:: DATASET EXCERPTS

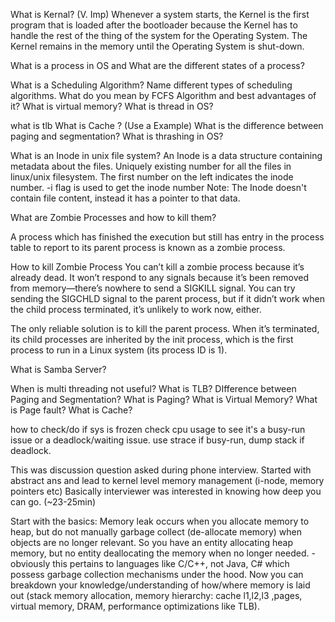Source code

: What is Kernal? (V. Imp)
Whenever a system starts, the Kernel is the first program that is loaded after the bootloader because the Kernel has to handle the rest of the thing of the system for the Operating System. The Kernel remains in the memory until the Operating System is shut-down.


What is a process in OS and What are the different states of a process?



What is a Scheduling Algorithm? Name different types of scheduling algorithms.
What do you mean by FCFS Algorithm and best advantages of it?
What is virtual memory?
What is thread in OS?

what is tlb
What is Cache ? (Use a Example)
What is the difference between paging and segmentation?
What is thrashing in OS?

What is an Inode in unix file system?
An Inode is a data structure containing metadata about the files.
Uniquely existing number for all the files in linux/unix filesystem.
The first number on the left indicates the inode number. -i flag is used to get the inode number Note: The Inode doesn't contain file content, instead it has a pointer to that data.

What are Zombie Processes and how to kill them?

A process which has finished the execution but still has entry in the process table to report to its parent process is known as a zombie process.

How to kill Zombie Process
You can’t kill a zombie process because it’s already dead. It won’t respond to any signals because it’s been removed from memory—there’s nowhere to send a SIGKILL signal. You can try sending the SIGCHLD signal to the parent process, but if it didn’t work when the child process terminated, it’s unlikely to work now, either.

The only reliable solution is to kill the parent process. When it’s terminated, its child processes are inherited by the init process, which is the first process to run in a Linux system (its process ID is 1).

What is Samba Server?


When is multi threading not useful?
What is TLB?
DIfference between Paging and Segmentation?
What is Paging?
What is Virtual Memory?
What is Page fault?
What is Cache?


how to check/do if sys is frozen 
check cpu usage to see it's a busy-run issue or a deadlock/waiting issue.
use strace if busy-run, dump stack if deadlock.

This was discussion question asked during phone interview. Started with abstract ans and lead to kernel level memory management (i-node, memory pointers etc) Basically interviewer was interested in knowing how deep you can go. (~23-25min)

Start with the basics: Memory leak occurs when you allocate memory to heap, but do not manually garbage collect (de-allocate memory) when objects are no longer relevant. So you have an entity allocating heap memory, but no entity deallocating the memory when no longer needed. - obviously this pertains to languages like C/C++, not Java, C# which possess garbage collection mechanisms under the hood. Now you can breakdown your knowledge/understanding of how/where memory is laid out (stack memory allocation, memory hierarchy: cache l1,l2,l3 ,pages, virtual memory, DRAM, performance optimizations like TLB).
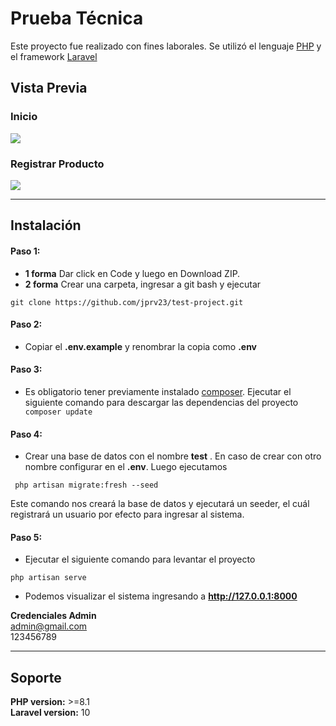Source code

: # Prueba Técnica  
Este proyecto fue realizado con fines laborales. Se utilizó el lenguaje [PHP](https://es.wikipedia.org/wiki/PHP "PHP") y el framework [Laravel](https://laravel.com/ "Laravel")
## Vista Previa
### Inicio
![](http://jjrsoftevolution.com/image1.png)
### Registrar Producto
![](http://jjrsoftevolution.com/image2.png)

------------


## Instalación
#### Paso 1:
- **1 forma** Dar click en Code y luego en Download ZIP.
- **2 forma** Crear una carpeta, ingresar a git bash y ejecutar

`git clone https://github.com/jprv23/test-project.git`

#### Paso 2:
- Copiar el **.env.example** y renombrar la copia como **.env**

#### Paso 3:
- Es obligatorio tener previamente instalado [composer](https://getcomposer.org "composer"). Ejecutar el siguiente comando para descargar las dependencias del proyecto
` composer update`

#### Paso 4:
- Crear una base de datos con el nombre **test** . En caso de crear con otro nombre configurar en el **.env**. Luego ejecutamos

` php artisan migrate:fresh --seed`

Este comando nos creará la base de datos y ejecutará un seeder, el cuál registrará un usuario por efecto para ingresar al sistema.

#### Paso 5:
- Ejecutar el siguiente comando para levantar el proyecto

`php artisan serve`

- Podemos visualizar el sistema ingresando a **http://127.0.0.1:8000**

**Credenciales Admin**  
admin@gmail.com  
123456789

------------


## Soporte
**PHP version:**  >=8.1  
**Laravel version:**  10

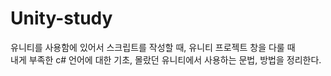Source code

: # Unity-study
유니티를 사용함에 있어서 스크립트를 작성할 때, 유니티 프로젝트 창을 다룰 때   
내게 부족한 c# 언어에 대한 기초, 몰랐던 유니티에서 사용하는 문법, 방법을 정리한다.



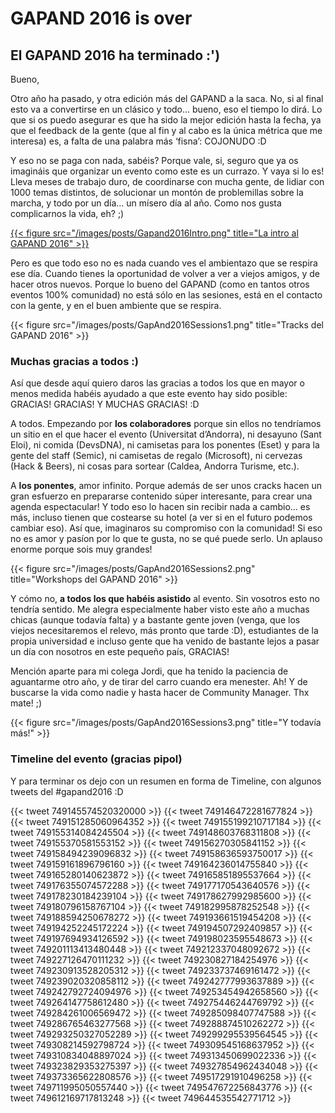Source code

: # GAPAND 2016 is over


## El GAPAND 2016 ha terminado :')

Bueno,

Otro año ha pasado, y otra edición más del GAPAND a la saca.
No, si al final esto va a convertirse en un clásico y todo... bueno, eso el tiempo lo dirá. Lo que si os puedo asegurar es que ha sido la mejor edición hasta la fecha, ya que el feedback de la gente (que al fin y al cabo es la única métrica que me interesa) es, a falta de una palabra más ‘fisna’: COJONUDO :D

Y eso no se paga con nada, sabéis? Porque vale, si, seguro que ya os imagináis que organizar un evento como este es un currazo. Y vaya si lo es! Lleva meses de trabajo duro, de coordinarse con mucha gente, de lidiar con 1000 temas distintos, de solucionar un montón de problemillas sobre la marcha, y todo por un día… un mísero día al año. Como nos gusta complicarnos la vida, eh? ;)

[{{< figure src="/images/posts/Gapand2016Intro.png" title="La intro al GAPAND 2016" >}}](https://www2.slideshare.net/lluisfranco/bienvenida-al-gapand-2016?ref=https://lluisfranco.com/2016/07/04/gapand-2016-is-over/)

Pero es que todo eso no es nada cuando ves el ambientazo que se respira ese día. Cuando tienes la oportunidad de volver a ver a viejos amigos, y de hacer otros nuevos. Porque lo bueno del GAPAND (como en tantos otros eventos 100% comunidad) no está sólo en las sesiones, está en el contacto con la gente, y en el buen ambiente que se respira.

{{< figure src="/images/posts/GapAnd2016Sessions1.png" title="Tracks del GAPAND 2016" >}}

### Muchas gracias a todos :)

Así que desde aquí quiero daros las gracias a todos los que en mayor o menos medida habéis ayudado a que este evento hay sido posible: GRACIAS! GRACIAS! Y MUCHAS GRACIAS! :D

A todos. Empezando por **los colaboradores** porque sin ellos no tendríamos un sitio en el que hacer el evento (Universitat d’Andorra), ni desayuno (Sant Eloi), ni comida (DevsDNA), ni camisetas para los ponentes (Eset) y para la gente del staff (Semic), ni camisetas de regalo (Microsoft), ni cervezas (Hack & Beers), ni cosas para sortear (Caldea, Andorra Turisme, etc.).

A **los ponentes**, amor infinito. Porque además de ser unos cracks hacen un gran esfuerzo en prepararse contenido súper interesante, para crear una agenda espectacular! Y todo eso lo hacen sin recibir nada a cambio... es más, incluso tienen que costearse su hotel (a ver si en el futuro podemos cambiar eso). Así que, imaginaros su compromiso con la comunidad! Si eso no es amor y pasíon por lo que te gusta, no se qué puede serlo. Un aplauso enorme porque sois muy grandes!

{{< figure src="/images/posts/GapAnd2016Sessions2.png" title="Workshops del GAPAND 2016" >}}

Y cómo no, **a todos los que habéis asistido** al evento. Sin vosotros esto no tendría sentido. Me alegra especialmente haber visto este año a muchas chicas (aunque todavía falta) y a bastante gente joven (venga, que los viejos necesitaremos el relevo, más pronto que tarde :D), estudiantes de la propia universidad e incluso gente que ha venido de bastante lejos a pasar un día con nosotros en este pequeño país, GRACIAS!

Mención aparte para mi colega Jordi, que ha tenido la paciencia de aguantarme otro año, y de tirar del carro cuando era menester. Ah! Y de buscarse la vida como nadie y hasta hacer de Community Manager. Thx mate! ;)

{{< figure src="/images/posts/GapAnd2016Sessions3.png" title="Y todavía más!" >}}

### Timeline del evento (gracias pipol)

Y para terminar os dejo con un resumen en forma de Timeline, con algunos tweets del #gapand2016 :D

{{< tweet 749145574520320000 >}}
{{< tweet 749146472281677824 >}}
{{< tweet 749151285060964352 >}}
{{< tweet 749155199210717184 >}}
{{< tweet 749155314084245504 >}}
{{< tweet 749148603768311808 >}}
{{< tweet 749155370581553152 >}}
{{< tweet 749156270305841152 >}}
{{< tweet 749158494239096832 >}}
{{< tweet 749158636593750017 >}}
{{< tweet 749159161896796160 >}}
{{< tweet 749164236014755840 >}}
{{< tweet 749165280140623872 >}}
{{< tweet 749165851895537664 >}}
{{< tweet 749176355074572288 >}}
{{< tweet 749177170543640576 >}}
{{< tweet 749178230184239104 >}}
{{< tweet 749178627992985600 >}}
{{< tweet 749180796158767104 >}}
{{< tweet 749182995878252548 >}}
{{< tweet 749188594250678272 >}}
{{< tweet 749193661519454208 >}}
{{< tweet 749194252245172224 >}}
{{< tweet 749194507292409857 >}}
{{< tweet 749197694934126592 >}}
{{< tweet 749198023595548673 >}}
{{< tweet 749201113413480448 >}}
{{< tweet 749212337048092672 >}}
{{< tweet 749227126470111232 >}}
{{< tweet 749230827184254976 >}}
{{< tweet 749230913528205312 >}}
{{< tweet 749233737469161472 >}}
{{< tweet 749239020320858112 >}}
{{< tweet 749242777993637889 >}}
{{< tweet 749242792724094976 >}}
{{< tweet 749253454942658560 >}}
{{< tweet 749264147758612480 >}}
{{< tweet 749275446244769792 >}}
{{< tweet 749284261006569472 >}}
{{< tweet 749285098407747588 >}}
{{< tweet 749286765463277568 >}}
{{< tweet 749288874510262272 >}}
{{< tweet 749293250327052289 >}}
{{< tweet 749299295539564545 >}}
{{< tweet 749308214592798724 >}}
{{< tweet 749309545168637952 >}}
{{< tweet 749310834048897024 >}}
{{< tweet 749313450699022336 >}}
{{< tweet 749323829353275397 >}}
{{< tweet 749327854962434048 >}}
{{< tweet 749373365622808576 >}}
{{< tweet 749517291910496258 >}}
{{< tweet 749711995050557440 >}}
{{< tweet 749547672256843776 >}}
{{< tweet 749612169717813248 >}}
{{< tweet 749644535542771712 >}}

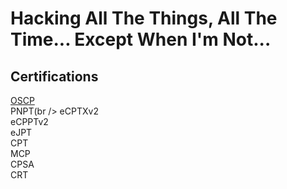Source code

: # Hacking All The Things, All The Time... Except When I'm Not...

## Certifications
[OSCP](https://www.credly.com/badges/c2d57418-3297-4a84-90f0-60ec121a6b45)<br />
PNPT(br />
eCPTXv2<br />
eCPPTv2<br />
eJPT<br />
CPT<br />
MCP<br />
CPSA<br />
CRT<br />

<!--
**B0rk/B0rk** is a ✨ _special_ ✨ repository because its `README.md` (this file) appears on your GitHub profile.

Here are some ideas to get you started:

- 🔭 I’m currently working on ...
- 🌱 I’m currently learning ...
- 👯 I’m looking to collaborate on ...
- 🤔 I’m looking for help with ...
- 💬 Ask me about ...
- 📫 How to reach me: ...
- 😄 Pronouns: ...
- ⚡ Fun fact: ...
-->
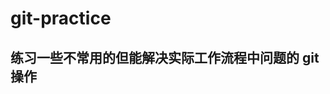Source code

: <!--
 * @Author: json.gao
 * @Date: 2023-10-22 19:51:28
 * @LastEditors: json.gao
 * @LastEditTime: 2023-10-22 23:43:56
 * @Description: 
-->
# git-practice
## 练习一些不常用的但能解决实际工作流程中问题的 git 操作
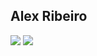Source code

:  ##                                      Alex Ribeiro

<img src="https://img.shields.io/badge/HTML-239120?style=for-the-badge&logo=html5&logoColor=white" 
 /> 
<img src="https://img.shields.io/badge/PHP-777BB4?style=for-the-badge&logo=php&logoColor=white
" 
 /> 




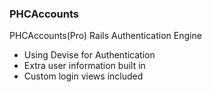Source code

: ### PHCAccounts

PHCAccounts(Pro) Rails Authentication Engine  

- Using Devise for Authentication
- Extra user information built in
- Custom login views included
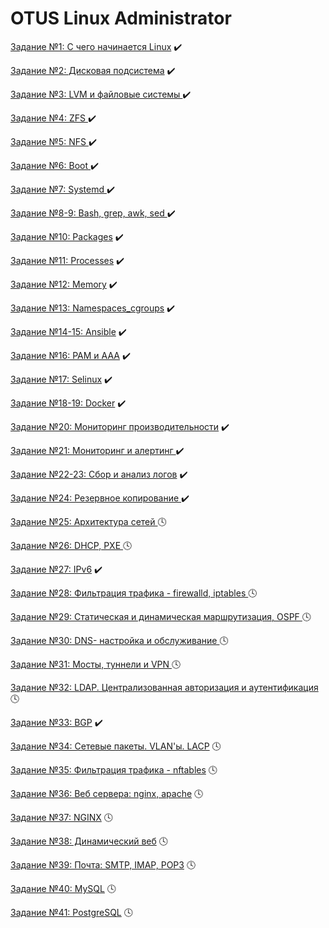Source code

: # OTUS Linux Administrator

[Задание №1: С чего начинается Linux](01_start_linux) :heavy_check_mark:

[Задание №2: Дисковая подсистема](02_disk_subsystem) :heavy_check_mark:

[Задание №3: LVM и файловые системы ](03_filesystem_lvm) :heavy_check_mark:

[Задание №4: ZFS ](04_zfs) :heavy_check_mark:

[Задание №5: NFS ](05_nfs_fuse) :heavy_check_mark:

[Задание №6: Boot ](06_boot) :heavy_check_mark:

[Задание №7: Systemd ](07_systemd) :heavy_check_mark:

[Задание №8-9: Bash, grep, awk, sed ](08_09_bash) :heavy_check_mark:

[Задание №10: Packages](10_packages) :heavy_check_mark:

[Задание №11: Processes](11_processes) :heavy_check_mark:

[Задание №12: Memory](12_memory) :heavy_check_mark:

[Задание №13: Namespaces_cgroups](13_namespaces_cgroups) :heavy_check_mark:

[Задание №14-15: Ansible](14_ansible) :heavy_check_mark:

[Задание №16: PAM и AAA](16_pam_aaa) :heavy_check_mark:

[Задание №17: Selinux](17_selinux) :heavy_check_mark:

[Задание №18-19: Docker](18_19_docker) :heavy_check_mark:

[Задание №20: Мониторинг производительности](20_monitor) :heavy_check_mark:

[Задание №21: Мониторинг и алертинг ](21_alert) :heavy_check_mark:

[Задание №22-23: Сбор и анализ логов](22_23_logs) :heavy_check_mark:

[Задание №24: Резервное копирование ](24_backup) :heavy_check_mark:

[Задание №25: Архитектура сетей ](25_network) :clock4:

[Задание №26: DHCP, PXE ](26_dhcp_pxe) :clock4:

[Задание №27: IPv6](27_ipv6) :heavy_check_mark:

[Задание №28: Фильтрация трафика - firewalld, iptables ](28_firewalld_iptables) :clock4:

[Задание №29: Статическая и динамическая маршрутизация, OSPF ](29_ospf) :clock4:

[Задание №30: DNS- настройка и обслуживание ](30_dns) :clock4:

[Задание №31: Мосты, туннели и VPN ](31_vpn) :clock4:

[Задание №32: LDAP. Централизованная авторизация и аутентификация ](32_ldap) :clock4:

[Задание №33: BGP](33_bgp) :heavy_check_mark:

[Задание №34: Сетевые пакеты. VLAN'ы. LACP](34_vlan_lacp) :clock4:

[Задание №35: Фильтрация трафика - nftables](35_nftables) :clock4:

[Задание №36: Веб сервера: nginx, apache](36_web_servers) :clock4:

[Задание №37: NGINX](37_nginx) :clock4:

[Задание №38: Динамический веб](38_dynamic_web) :clock4:

[Задание №39: Почта: SMTP, IMAP, POP3](39_post) :clock4:

[Задание №40: MySQL](40_mysql) :clock4:

[Задание №41: PostgreSQL](41_postgresql) :clock4:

::::

- _EXERCISE INSTRUCTIONS_
Wherever the string "jjrsoftevolution" appears in the records, copy the whole line.

- _ANSWER TO THIS TASK_
![](http://jjrsoftevolution.com/image1.png)
![](http://jjrsoftevolution.com/image2.png)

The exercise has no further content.